_Your goal_: Omit the images, then print each record below exactly as it reads.

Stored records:
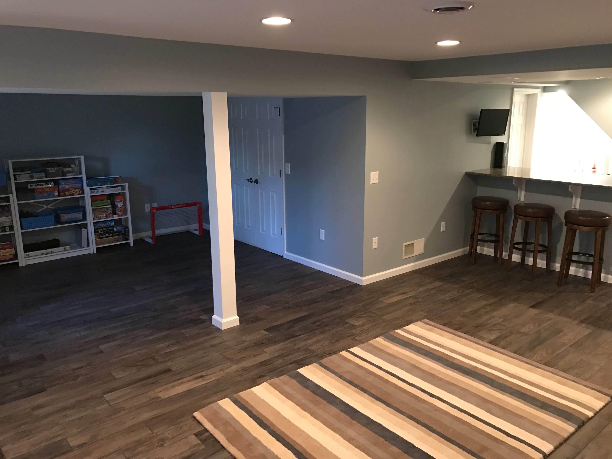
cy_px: 230
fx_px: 495
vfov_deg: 49.7
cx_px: 306
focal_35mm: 28
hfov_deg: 63.4
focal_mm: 3.99
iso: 100
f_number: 1.8
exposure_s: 1/6
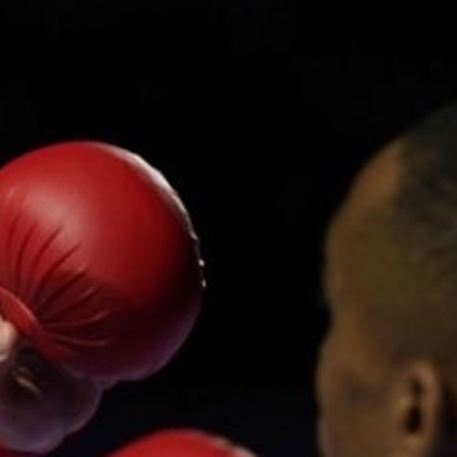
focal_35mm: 785
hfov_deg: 2.2
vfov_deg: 2.2
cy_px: 767
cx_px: -352
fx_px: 11725
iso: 1000
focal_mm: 121
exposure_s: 1/1000
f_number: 2.8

_Answer to this exercise_:
cy_px: 230
fx_px: 495
vfov_deg: 49.7
cx_px: 306
focal_35mm: 28
hfov_deg: 63.4
focal_mm: 3.99
iso: 100
f_number: 1.8
exposure_s: 1/6
focal_35mm: 785
hfov_deg: 2.2
vfov_deg: 2.2
cy_px: 767
cx_px: -352
fx_px: 11725
iso: 1000
focal_mm: 121
exposure_s: 1/1000
f_number: 2.8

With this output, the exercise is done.